Most alarmingly, the author of the chapter on debt believes that the incoming Labour government has no coherent economic plan or strategy, adding, with some foresight: “Starmer and the new Chancellor, Rachel Reeves, will repackage austerity measures and urgent and necessary interventions to the large public debt caused by austerity – a circular argument.”
The Government’s defenders would refute these interim verdicts. They would point to some significant successes: the Employment Rights Bill, the return of the railways to public ownership, private schools now paying VAT on fees, free school meals for 500,000 more children and increased NHS spending.
But it’s the big stuff on which the Government is failing and which explains its dire poll ratings. A recent poll placed Keir Starmer as the most unpopular Prime Minister in history, with a lower approval rating than even Liz Truss. It’s not just that he has failed to spell out a coherent vision: just 16% of people polled by YouGov think Labour have a clear sense of purpose.
It’s working within a self-imposed fiscal straitjacket, which has resulted in some deeply unpopular policy choices – from the winter fuel payments fiasco, through a refusal to abolish the two child-benefit cap, despite clear evidence that doing so is an easy way to reduce child poverty, to disability benefit cuts.
In their zeal to reassure investors and the bond market, Starmer and Reeves seem “prepared to hurt poorer people while apparently leaving the wealthy largely untouched,” noted one commentator recently.
Meanwhile, too many people still feel squeezed by soaring energy bills, supermarket price gouging and housing costs. The Chancellor’s tax and spend plans look like tinkering, rather than the radical change promised, and with no bold moves on wealth taxes, amid rising inequality and patchy growth, her whole approach smacks of maintaining managed decline. The complacent reliance on ‘market-led solutions’ to the housing crisis, the problems engulfing the NHS and even natural monopolies like the water industry underline that this Government, like its predecessors, is putting failed ideology before practical solutions.

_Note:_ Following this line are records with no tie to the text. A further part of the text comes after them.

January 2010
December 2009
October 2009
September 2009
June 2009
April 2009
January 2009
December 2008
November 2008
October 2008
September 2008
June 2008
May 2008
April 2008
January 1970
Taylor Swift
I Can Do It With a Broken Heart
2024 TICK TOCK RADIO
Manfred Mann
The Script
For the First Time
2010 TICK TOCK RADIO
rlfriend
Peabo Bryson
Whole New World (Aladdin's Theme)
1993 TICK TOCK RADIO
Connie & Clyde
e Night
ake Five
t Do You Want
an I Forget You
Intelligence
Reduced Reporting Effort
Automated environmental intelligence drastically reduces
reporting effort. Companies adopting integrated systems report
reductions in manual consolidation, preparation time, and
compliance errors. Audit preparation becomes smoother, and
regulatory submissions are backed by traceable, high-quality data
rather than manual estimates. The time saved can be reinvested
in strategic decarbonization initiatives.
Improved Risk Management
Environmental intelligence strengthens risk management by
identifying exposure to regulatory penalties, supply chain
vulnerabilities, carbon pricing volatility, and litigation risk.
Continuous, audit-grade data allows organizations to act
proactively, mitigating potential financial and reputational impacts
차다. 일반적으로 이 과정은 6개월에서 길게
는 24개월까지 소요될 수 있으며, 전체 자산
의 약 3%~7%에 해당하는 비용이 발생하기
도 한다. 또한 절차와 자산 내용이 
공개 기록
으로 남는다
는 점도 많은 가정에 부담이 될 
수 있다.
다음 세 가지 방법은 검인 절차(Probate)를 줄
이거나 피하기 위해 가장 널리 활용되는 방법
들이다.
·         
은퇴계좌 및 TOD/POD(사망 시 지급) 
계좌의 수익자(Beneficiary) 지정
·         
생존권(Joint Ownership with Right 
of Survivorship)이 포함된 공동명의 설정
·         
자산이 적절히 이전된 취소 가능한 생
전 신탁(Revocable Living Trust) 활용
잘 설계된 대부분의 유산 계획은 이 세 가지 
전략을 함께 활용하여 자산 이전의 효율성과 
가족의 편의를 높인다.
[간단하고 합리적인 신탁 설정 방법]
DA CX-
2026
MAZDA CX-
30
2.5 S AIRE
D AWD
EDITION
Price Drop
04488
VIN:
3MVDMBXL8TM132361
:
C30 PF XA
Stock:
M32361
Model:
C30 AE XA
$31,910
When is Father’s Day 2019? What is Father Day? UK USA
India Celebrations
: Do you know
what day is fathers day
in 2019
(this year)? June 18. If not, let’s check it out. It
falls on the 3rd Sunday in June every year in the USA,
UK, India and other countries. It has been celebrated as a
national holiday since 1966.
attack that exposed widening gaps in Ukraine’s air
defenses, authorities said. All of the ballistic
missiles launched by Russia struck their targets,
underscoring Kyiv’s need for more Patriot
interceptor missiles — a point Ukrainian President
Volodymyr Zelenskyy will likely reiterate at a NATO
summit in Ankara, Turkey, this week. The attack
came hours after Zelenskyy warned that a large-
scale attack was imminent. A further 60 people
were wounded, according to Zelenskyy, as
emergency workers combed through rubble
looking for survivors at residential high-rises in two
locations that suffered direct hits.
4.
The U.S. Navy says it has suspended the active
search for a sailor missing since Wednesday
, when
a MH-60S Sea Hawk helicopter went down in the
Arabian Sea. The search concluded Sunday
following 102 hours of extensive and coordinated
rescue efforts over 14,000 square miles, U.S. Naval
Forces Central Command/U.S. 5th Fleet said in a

These are deep-rooted failings, not just weaknesses in messaging or spin. If Keir Starmer does not change course, inexorable pressure will mount on his leadership -sooner than many might imagine.
Such scenarios are beyond the scope of this book, whose great strength is in charting how we got here. But, despite last year’s election promises, there’s little sign that Starmer’s leadership is going to get us out of this mess.